A surprising translation

The translation of basic medical research into clinical practice rarely runs on a straight lane. Rather it mostly leads along winding roads. Sometimes even via wrong ways, as in the case of tumor necrosis factor. As its name suggests, it should have been developed into a drug for the treatment of cancer. Instead, it became the target molecule of drugs that revolutionized the treatment of rheumatoid arthritis.

The story begins in 1891, when American physician William Coley injected a bacterial extract directly into the tumor of a moribund cancer patient. The man lived for another eight years. In patients with soft tissue sarcomas, Coley achieved cure rates of ten percent in this way. The reason for this remained "one of the best-known enigmas of cancer biology“ for a long time, as cancer researcher Lloyd Old wrote in 1975 at the beginning of the publication in which he solved this enigma: The bacterial toxins stimulate, especially in the macrophages of the immune system, the release of a protein that destroys the tumor. Old called it tumor necrosis factor.

A dangerous wonder weapon
In the following decade, hopes that tumor necrosis factor (TNF) could become a cure for cancer grew immeasurably. These were the years of "interferon fever," in which messenger molecules of the immune system were hyped up as miracle weapons, and not only by tabloids. The only thing that seemed to matter was to produce such proteins in sufficient quantities. Genetic engineering, which had just been invented, would make this possible – and it did. At Genentech, the world's first genetic engineering company founded in 1976, a team led by Bharat Aggarwal succeeded in producing recombinant TNF in 1984.

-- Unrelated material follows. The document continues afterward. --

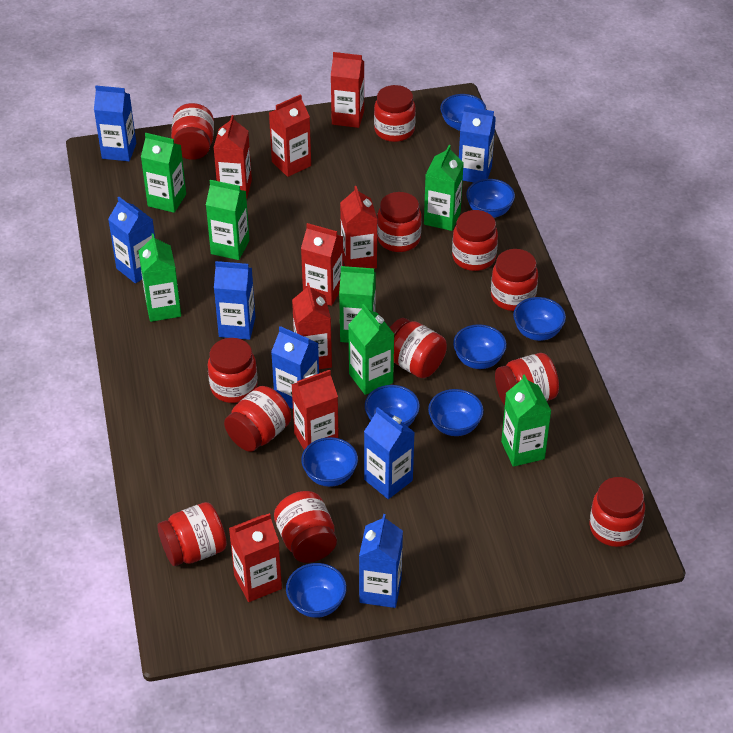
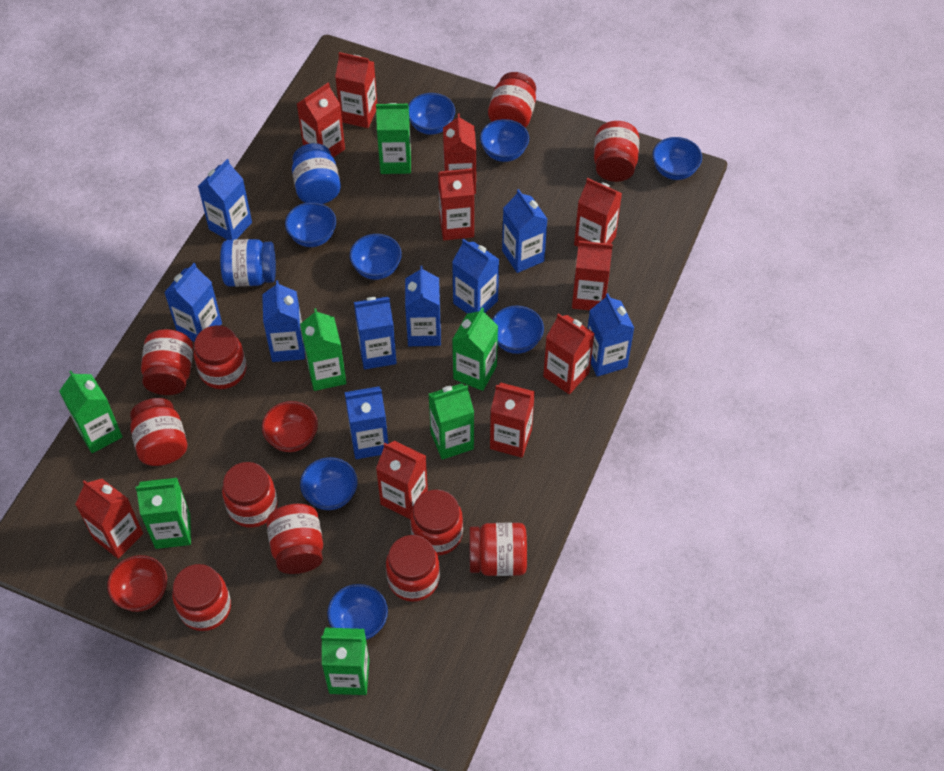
blue carton: 7 -> 9
blue jar: 0 -> 2
red bowl: 0 -> 2
red carton: 8 -> 10
red jar: 12 -> 11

In the meantime, however, Anthony Cerami and David Wallach gained insights that called into question TNF's suitability as a cancer therapeutic. Both had approached the molecule from different angles since the mid-1970s, unaware that their object of research was the same. While searching for signaling molecules of programmed cell death, Wallach had come across a molecule he called cytotoxin. He found that it was identical to TNF. Cerami researched the causes of cachexia in inflammatory diseases such as tuberculosis or sepsis and found a molecule he called cachectin as one trigger. In 1985 - thanks to the availability of genetically engineered TNFs - he and his collaborator Bruce Beutler (who was awarded a Nobel Prize in 2011 for his discoveries on innate immunity) discovered that TNF and cachectin were identical - a shock for all those who wanted to develop TNF into a cancer therapeutic, as Charles Dinarello pointed out in his eulogy for Cerami and Wallach.

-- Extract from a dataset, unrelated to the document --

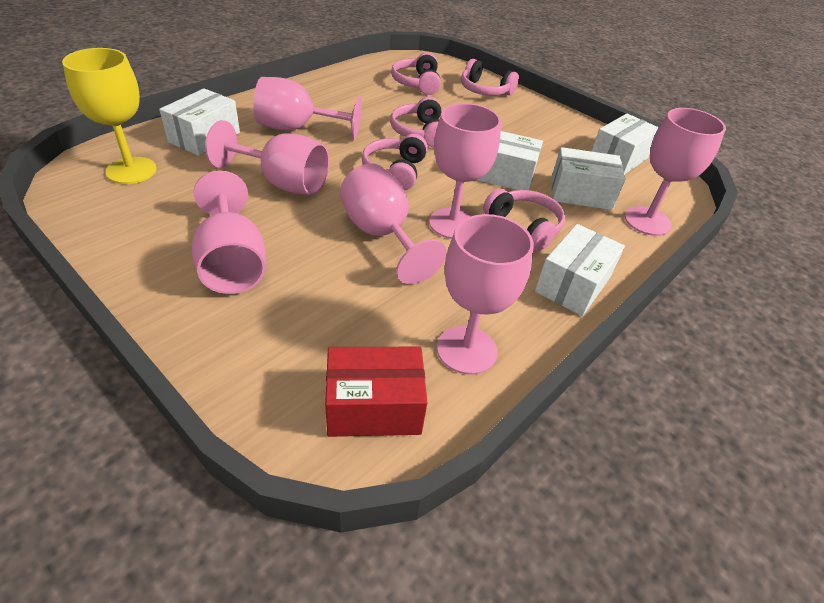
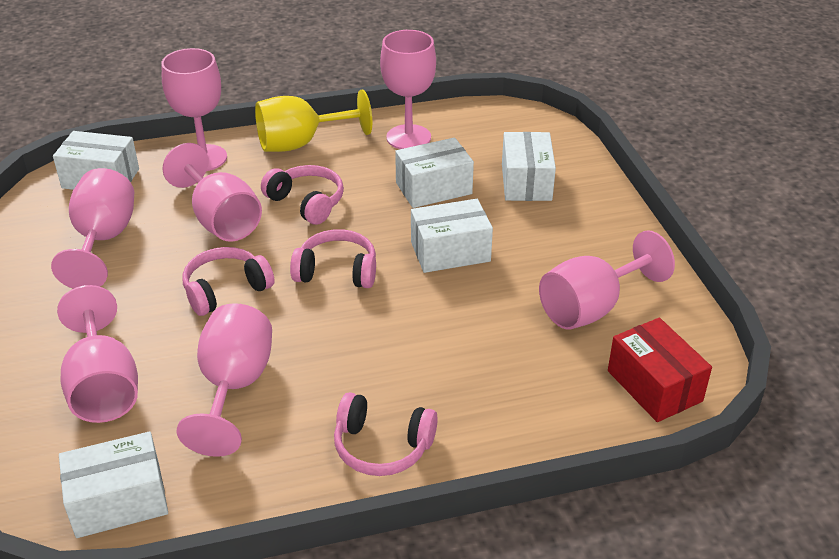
pink headphones: 5 -> 4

Two strategies of blockade
It was apparently more promising to develop inhibitors that stop the inflammatory processes that TNF triggers. Two strategies were worth considering to reach this goal: Using monoclonal antibodies to block the messenger substance directly - this was a suggestion Cerami had already made in 1981. Or intercepting it with a molecule similar to the receptors through which it mediates its signals in body cells. Wallach had succeeded in isolating soluble forms of these TNF receptors from urine in 1989, which provided the impetus for developing the fusion protein etanercept. However, the first clinical trial of TNF blockade in patients not suffering from sepsis was undertaken by Mark Feldmann and Ravinder Maini in London. This provided the impetus for the development of the antibody infliximab.

The London researchers had previously detected persistently high levels of TNF and other pro-inflammatory cytokines in cell cultures from joint biopsies of rheumatoid arthritis patients. This was surprising, because normally these substances are only released for a maximum of one to two days during an inflammatory reaction. It was also surprising that TNF blockade alone could also inhibit the synthesis of all other cytokines in cell culture. Would anti-TNF therapy work against rheumatism? Everything was in favor for testing this hypothesis clinically.

An initially hesitant industry
The only problem was that the pharmaceutical industry, which at the time was focused on treating sepsis, showed no interest. If an American biotech company had not hired one of Feldmann's colleagues as its chief scientific officer, TNF blockers might have arrived in the clinic much later. But Feldmann and Maini were able to use an antibody developed by this company in a proof-of-concept study to treat 20 patients with severe rheumatoid arthritis who were no longer helped by conventional drugs. The success was astonishing: all 20 probands responded to the treatment, and in many of them the swollen joints even decongested completely within six weeks. It was not until Feldmann presented these results at a conference in the fall of 1992 (long before they were published) that many companies jumped on the concept.

At the turn of the century, the first TNF blockers were approved, not only for rheumatism, where they are usually given in combination with disease-modifying drugs, but gradually also for other inflammatory autoimmune diseases. Even if they do not bring about a cure and are far from helping all patients permanently, they have taken the treatment of rheumatoid arthritis, Crohn's disease, psoriasis and other serious illnesses to a new level. Every day, they alleviate the suffering of many millions of patients. For good reason, TNF inhibitors have been the world's top-selling drug class for years now.